Professor Behrendt, you are Director of the Innovation Centre Energy (IZE) that brings together expertise in the energy field at the Technical University of Berlin. What are the main emphases of your research?
We are currently engaged in interdisciplinary work on fifty areas in five research clusters: efficient gas turbines, photovoltaics, networks and storage, use of low-temperature heat and energy-efficient buildings and towns.
A crucial question for the future is energy storage...
That’s connected with the network question. You see, existing networks are designed for just a few input points, in other words, large-scale power plants, and until now they have functioned by generating less electricity or heat when there is lower demand. Today we have a large number of decentralized input points as a result of the extensive introduction of renewable energies, and the input volume, for example in the case of wind turbines, is not particularly predictable. That alone presents a technological challenge. However, what do we do if there is no demand for electricity at the place it is generated and it cannot be delivered elsewhere in the quantities produced? In the past the fuel itself was the store. Today we need to think about storage.
Is a solution emerging here?
A solution is definitely not emerging for all sectors. The development of lithium-ion batteries is the path that will be taken in the small-scale sector once a number of technical problems have been overcome – and that is already foreseeable. Hydrogen is an option for larger solutions. We could use electricity to produce hydrogen through electrolysis and later generate electricity again in fuel cells to feed it into the grid at times of high demand. At the moment, however, the efficiency of this process is only 35 to 40%. A lot of energy is lost. So we have to develop electrolysis further and improve fuel cell technology.
What is the research cluster for energy-efficient buildings and towns focusing on?
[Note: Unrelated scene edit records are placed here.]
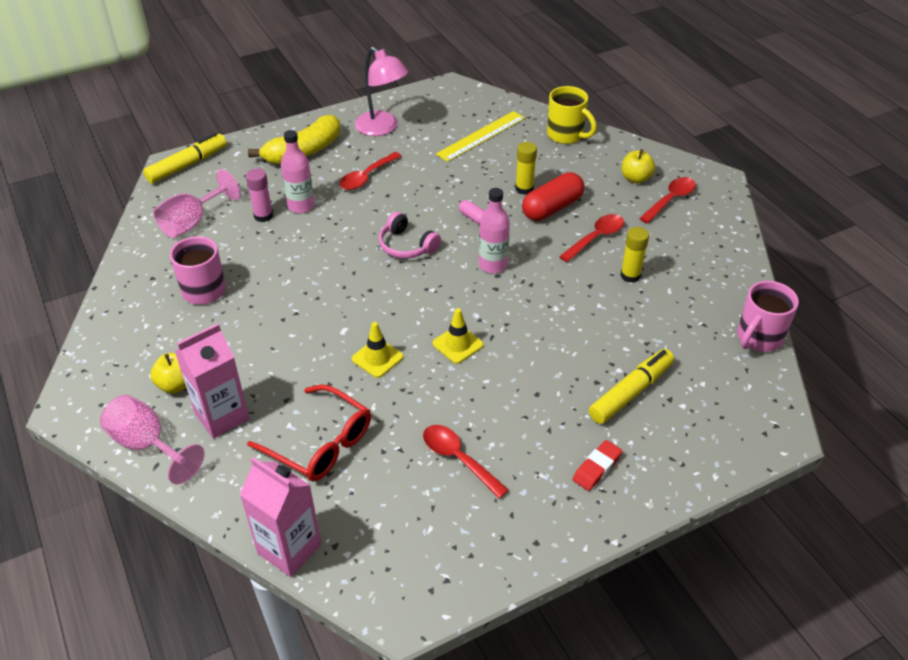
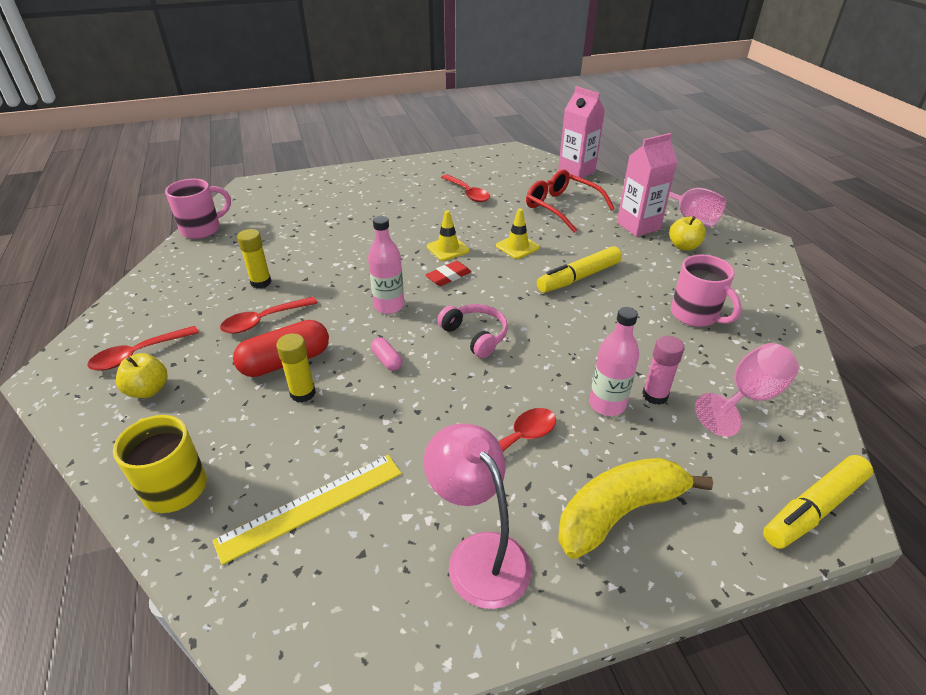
camera: 170 degrees left, 5 degrees down
red eraser [572,440,622,491] -> red eraser moved to [425,261,472,286]
yellow marker [589,349,674,424] -> yellow marker moved to [537,246,622,293]

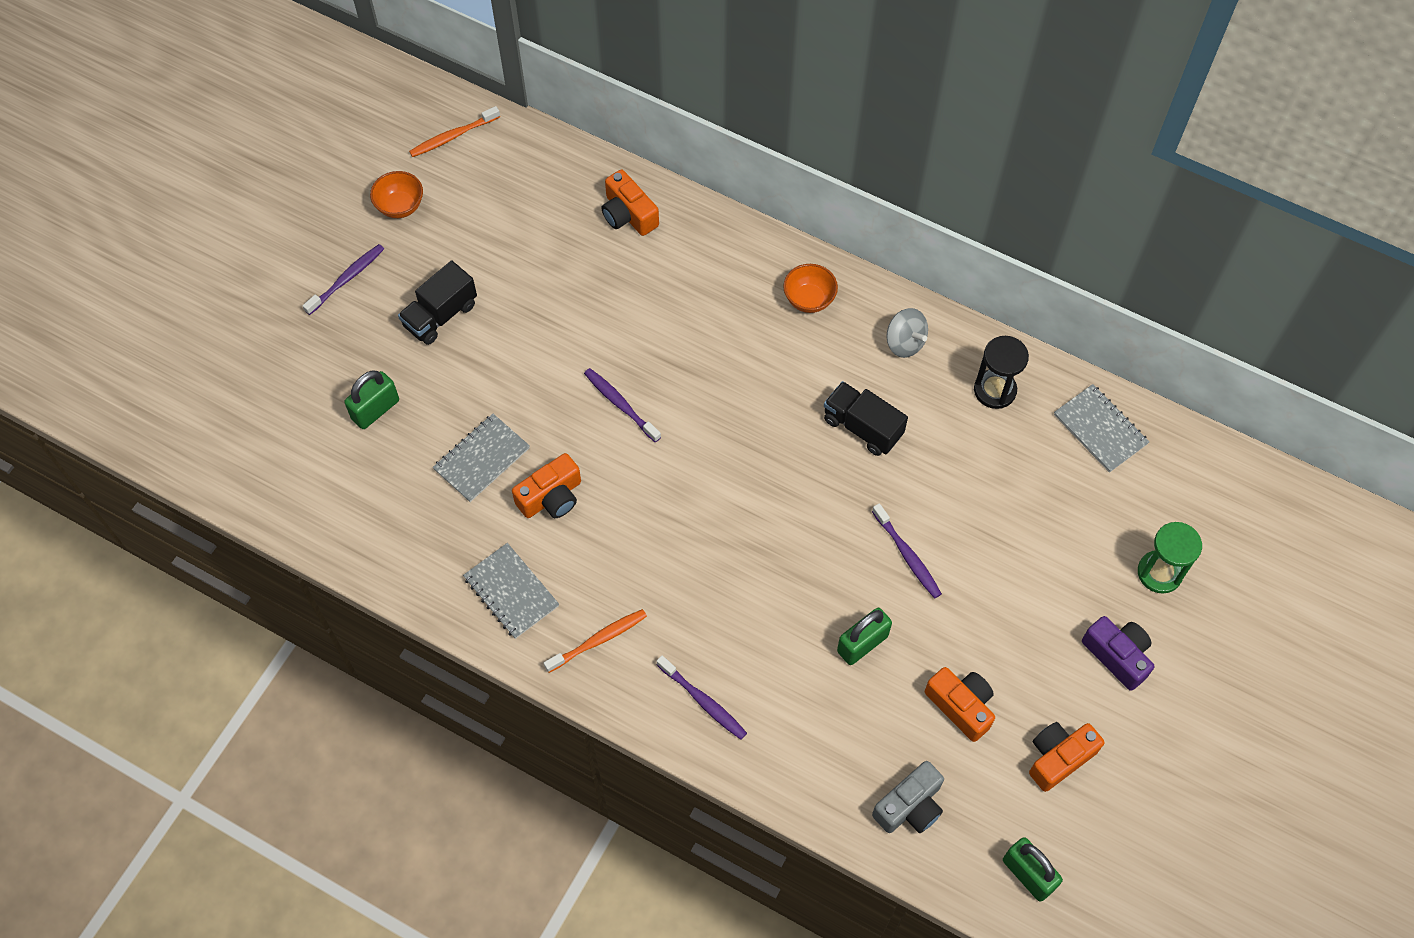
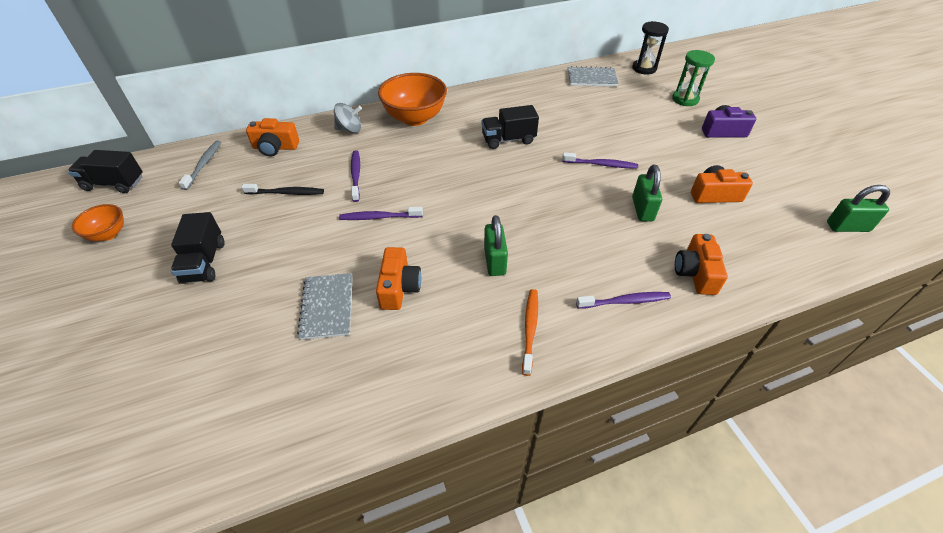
camera: 50 degrees left, 15 degrees down
purple toothbrush [302,244,384,315] -> purple toothbrush moved to [351,150,360,202]
green padlock [344,370,399,429] -> green padlock moved to [484,215,508,276]
orange toothbrush [409,106,500,157] -> black truck [68,150,143,193]
grey notebook [463,543,559,639] -> none
orange bowl [783,264,838,313] -> orange bowl [378,73,447,126], size x1.88
grey camera [872,761,944,833] -> none
grey spinning top [886,308,928,358] -> grey spinning top moved to [334,103,362,133]
black hourglass [974,336,1029,409] -> black hourglass moved to [632,21,669,74]
orange camera [1029,722,1105,792] -> orange camera moved to [675,234,728,295]
none -> grey toothbrush [179,140,221,190]
none -> black toothbrush [242,184,324,195]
Substantial elements of the technology are already available for buildings, but the incentive systems aren’t working properly yet. The field of “energy-efficient towns” raises interesting questions. One reason why we have so much mobility today is the fact that in the past people didn’t want to live where they worked – for example, near smoky factories. In a services-based society like the one we have today, however, we ought to think about ways of bringing living and working spaces closer together. That immediately reduces the number of necessary journeys and with it the amount of CO2 emitted.
Cars are the third largest emmitters of CO2 after buildings and power plants. What are you doing in that area?
There’s considerable need for development here. Today if you analyze fuel consumption and the driving performance achieved, you obtain an efficiency of roughly 20% under real conditions. That is unsatisfactory to say the least. We must therefore find strategies that enable us to significantly reduce the energy consumption of the automobile as an overall system. In the research cluster on low-temperature heat we are thinking about ways of using the energy contained in vehicle exhaust fumes. That may sound strange, but in fact a third of the energy that you bought with the fuel is blown out of the exhaust in the form of heat. That doesn’t really make sense. We must therefore find a way to recover part of that heat, for example, through thermoelectric conversion – whether for addition propulsion or to provide electricity in the vehicle. Exhaust emissions leave the engine at a temperature of 900 degrees Celsius. That could certainly be put to good use.
It is planned to produce 20% of primary energy from renewable sources by the year 2020. Can that target be achieved?
The Federal Government has upped the ante. And this is where science must warn against all too unrealistic expectations. For example, when I hear that the production of a litre of ethanol from maize in Iowa – that’s the relevant centre in the United States – requires roughly 4,500 litres of water to take it from the field to the fuel pump, then we really must see that we don’t throw the baby out with the bath water. Nevertheless, we are taking up the challenge.
But 20% from renewable sources still means that 80% will come from other sources...
Thank you for pointing that out, because that is often overlooked in the debate. We must certainly endeavour to achieve a 20% share of primary energy from renewable sources. Yet we must equally strive to optimize the energy yield of fossil fuels – in other words, further increase the energy efficiency of power stations. Because of the enormous amounts of fuel they use, every half percentage point improvement in efficiency represents a multmillion euro saving in annual fuel procurement costs. And in the case of fossil fuels, that also represents an enormous decrease in CO2 emissions. The best way to reduce CO2 emissions is to increase efficiency.